Comedian Richard Lucas’s George Carlin-esque memoir, The Dog Log, begins with his “impotent fury” toward a neighbor with a yapping Yorkie; his initial frustration leads to a meaningful record of friendship and love.
Jokes and humorous storytelling create a thin veneer over Lucas’s more gut-wrenching experiences. Although the book starts out in a lighthearted way, documenting the Yorkie, Sophie’s, barking sprees in fifteen-minute intervals for the purpose of filing a thorough noise complaint, it takes a dark turn when Lucas is abandoned by his girlfriend. He turns to binge-drinking, morbid fantasies, and emotional wallowing, and his accounts of these are disturbing. Lucas’s relationships with his neighbors also change, and laughter becomes his only antidote.
Its movements high stakes and its descriptions periodically pornographic, this is a stylized work that moves beyond the reportage of its log. Lucas contends with barking dogs, an elderly neighbor, long-unaddressed trauma, and substance abuse, his descent manifest in visceral descriptions of his deterioration. Here, a “bounteously threadbare” rug that was once a “fancy Asian carpet—ornate blue base with exotic florals woven in pink and white with vines” becomes “a crapestry, a huge biomass obstruction like so much used Charmin.”

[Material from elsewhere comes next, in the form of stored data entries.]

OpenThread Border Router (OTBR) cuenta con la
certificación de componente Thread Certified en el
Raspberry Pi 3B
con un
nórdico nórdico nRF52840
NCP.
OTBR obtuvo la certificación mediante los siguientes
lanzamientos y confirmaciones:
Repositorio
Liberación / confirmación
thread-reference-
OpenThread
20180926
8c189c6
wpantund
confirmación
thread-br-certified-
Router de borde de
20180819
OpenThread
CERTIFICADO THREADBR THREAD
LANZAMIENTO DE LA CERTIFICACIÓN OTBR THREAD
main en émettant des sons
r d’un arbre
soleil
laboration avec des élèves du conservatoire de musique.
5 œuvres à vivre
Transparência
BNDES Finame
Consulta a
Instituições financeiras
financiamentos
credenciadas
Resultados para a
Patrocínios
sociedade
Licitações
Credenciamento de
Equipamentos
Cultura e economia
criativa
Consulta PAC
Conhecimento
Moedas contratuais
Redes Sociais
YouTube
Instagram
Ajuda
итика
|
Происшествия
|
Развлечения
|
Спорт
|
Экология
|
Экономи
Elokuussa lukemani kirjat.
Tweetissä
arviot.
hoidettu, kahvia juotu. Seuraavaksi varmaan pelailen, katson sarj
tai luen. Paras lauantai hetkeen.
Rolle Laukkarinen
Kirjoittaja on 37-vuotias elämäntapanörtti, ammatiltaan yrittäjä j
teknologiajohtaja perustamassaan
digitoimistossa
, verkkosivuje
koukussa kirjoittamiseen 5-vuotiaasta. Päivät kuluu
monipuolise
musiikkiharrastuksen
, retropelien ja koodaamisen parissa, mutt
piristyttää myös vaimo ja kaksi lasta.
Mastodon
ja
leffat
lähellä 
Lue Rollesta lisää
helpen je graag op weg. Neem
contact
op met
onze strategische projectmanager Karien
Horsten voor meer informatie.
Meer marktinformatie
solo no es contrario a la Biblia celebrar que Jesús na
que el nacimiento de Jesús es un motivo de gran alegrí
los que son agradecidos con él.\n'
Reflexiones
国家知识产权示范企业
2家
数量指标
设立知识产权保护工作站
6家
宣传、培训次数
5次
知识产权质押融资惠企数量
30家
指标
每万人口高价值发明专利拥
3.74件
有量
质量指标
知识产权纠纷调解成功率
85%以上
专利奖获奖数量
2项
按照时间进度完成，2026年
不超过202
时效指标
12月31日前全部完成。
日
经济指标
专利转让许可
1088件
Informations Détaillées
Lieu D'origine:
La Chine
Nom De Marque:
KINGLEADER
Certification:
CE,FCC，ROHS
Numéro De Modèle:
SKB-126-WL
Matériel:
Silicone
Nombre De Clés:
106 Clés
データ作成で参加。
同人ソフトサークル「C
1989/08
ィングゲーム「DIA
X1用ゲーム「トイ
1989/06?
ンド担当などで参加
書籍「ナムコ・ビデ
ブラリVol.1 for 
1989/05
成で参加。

Lucas’s delivery is sharp, even as, in the log, he struggles to articulate his misery. He deploys plenty of stand-up techniques, including sudden reveals, punch lines, and reported dialogue that make the log of Sophie’s barking a slapstick account of the worst imaginable time in his life. Life-lesson asides to an imaginary sheriff are a humorous reminder that this story is a formal document, not a diary of personal ruin.
Naughty dogs and neighborly drama abound in The Dog Log, a darkly comic, suburban take on I Hope They Serve Beer In Hell in which humor is used to filter an account of the bleak aftermath of a devastating breakup.